→ **PAGE**:
But why are the wireless incumbents siding with SpectrumCo instead of their good buddies AT&T Wireless and Verizon Wireless?
Members of the spectrum oligopoly are not stupid. Comcast and the other cable members of SpectrumCo have gone to great length to explain to anyone who will listen that they do not intend to start their own mobile phone network in competition with the existing wireless incumbents. Sure, if the cable guys need to, they can eventually buy their way into the spectrum incumbent club by purchasing Sprint-Nextel or T-Mobile. But for the present SpectrumCo has made it as clear as possible that its members pose no competitive threat to the wireless incumbents.
By contrast, AT&T Wireless and Verizon Wireless would pose a huge competitive threat to the wireless incumbents if allowed to do so. The network they would construct with a national 700 MHZ footprint would out-class by an order of magnitude the existing wireless networks of the other wireless incumbents. In the past, when Verizon looked like it was poised to pull ahead of its sister wireless networks, it found itself targeted in one of the PCS auctions and forced to pay a huge premium for spectrum it wanted (this is why Verizon did not push back against anonymous bidding last time — they are much more interested in avoiding being a target than targeting others). The wireless incumbent club usually unites to keep out potential troublemakers, but it also works to keep any one member from getting too far ahead.
Unlike AT&T or Verizon, the other wireless incumbents do not have the assets to make the leap and offer a wireless “third pipe” themselves. They cannot expect to outbid AT&T and Verizon (and others) for a set of large licenses. They do not have fiber in the ground like Verizon or huge additional spectrum assets like AT&T. So a band plan that favors AT&T and Verizon (and potential new entrants) works against the wireless incumbents like T-Mobile and MetroPCS.
On the other hand, a plan with predominantly smaller licenses like the AWS auction plays to their strengths. The individual networks can focus on filling holes in their systems and acquiring other potentially valuable spectrum for future expansion/roaming negotiations. In addition, the wireless incumbents have a network of smaller allies and designated entities with whom they have significant material relationships. Combined with the reassurances from the cable cos that they will not offer a competitive threat, it makes perfect sense why the large wireless incumbents not associated with wireline telcos should side with SpectrumCo instead of with their usual buddies AT&T and Verizon. (Hey, it’s nothing personal. It’s just…business. YaknowwhatImean?)

→ **DATASET CONTENT**:
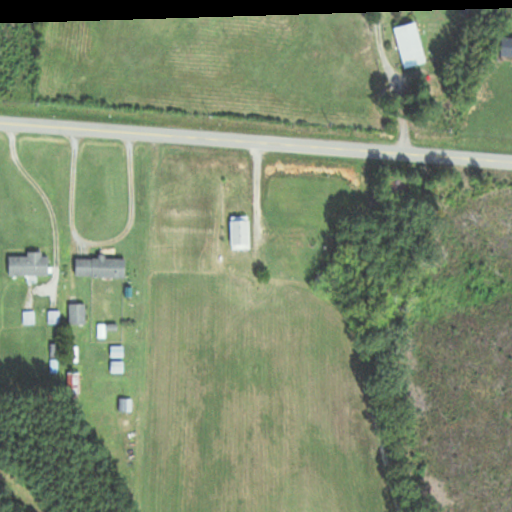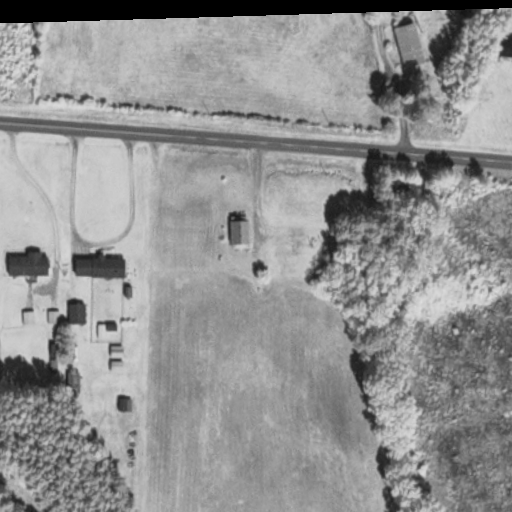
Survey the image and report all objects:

→ **OBJECTIVES**:
1) Summarize the post on the wireless spectrum auction in two sentences.
2) Reproduce the part of the spectrum post starting at "But why are" and ending at "the wireless incumbents.", substituting "CableCo" for "SpectrumCo".
3) Continue the post on the wireless spectrum auction from the point where it stops.
The data play no part in this exercise.

→ **RESPONSES**:
1) The post argues that wireless incumbents such as T-Mobile and MetroPCS side with SpectrumCo rather than AT&T and Verizon because the cable members of SpectrumCo have said they pose no competitive threat, while AT&T and Verizon could build a national 700 MHz network that would far out-class the others. A band plan with predominantly smaller licenses, like the AWS auction, plays to these incumbents' strengths, whereas one favoring AT&T and Verizon works against them.

2)
But why are the wireless incumbents siding with CableCo instead of their good buddies AT&T Wireless and Verizon Wireless?
Members of the spectrum oligopoly are not stupid. Comcast and the other cable members of CableCo have gone to great length to explain to anyone who will listen that they do not intend to start their own mobile phone network in competition with the existing wireless incumbents. Sure, if the cable guys need to, they can eventually buy their way into the spectrum incumbent club by purchasing Sprint-Nextel or T-Mobile. But for the present CableCo has made it as clear as possible that its members pose no competitive threat to the wireless incumbents.

3)
Wait! What about the rural guys? Don’t they need small licenses?
Rural guys certainly prefer small licenses, and with good reason. Small licenses let rural guys pick up licenses the big guys don’t want. Like a lap dog begging for table scraps, the RLECs have great relationships with the major carriers. So the RLECs make a nice living building out cheap systems in high-cost rural areas and then doing roaming deals with the major carriers.
The question isn’t whether to have no small licenses or lots. The question is how many smaller licenses v. how many larger ones. For one thing, the 30 MHz in the “lower 700 MHz” (channels 52-59) are already designated for mostly EA (“economic area”) and CMA (“cellular marketing area,” the smallest size) licenses. The existing lower band plan calls for auctioning 176 EA and 734 CMA licenses (as paired 6 MHz licenses) and one set of REAG licenses (12 MHz unpaired). So the big fight is really just about the 30 MHz in the upper 700 MHz band.
Even here, Martin’s original band plan, supported by the telcos, the 4G Guys, and DBS Wireless, would have had 75% of the spectrum in large regional licenses and 25% in EA and CMA size licenses for rural guys. Since rural licenses rarely get challenged (the fights for CMA-size licenses happens in the wealthy areas), Martin argued this (combined with the lower 700 MHz licenses) would leave enough spectrum for the little guys.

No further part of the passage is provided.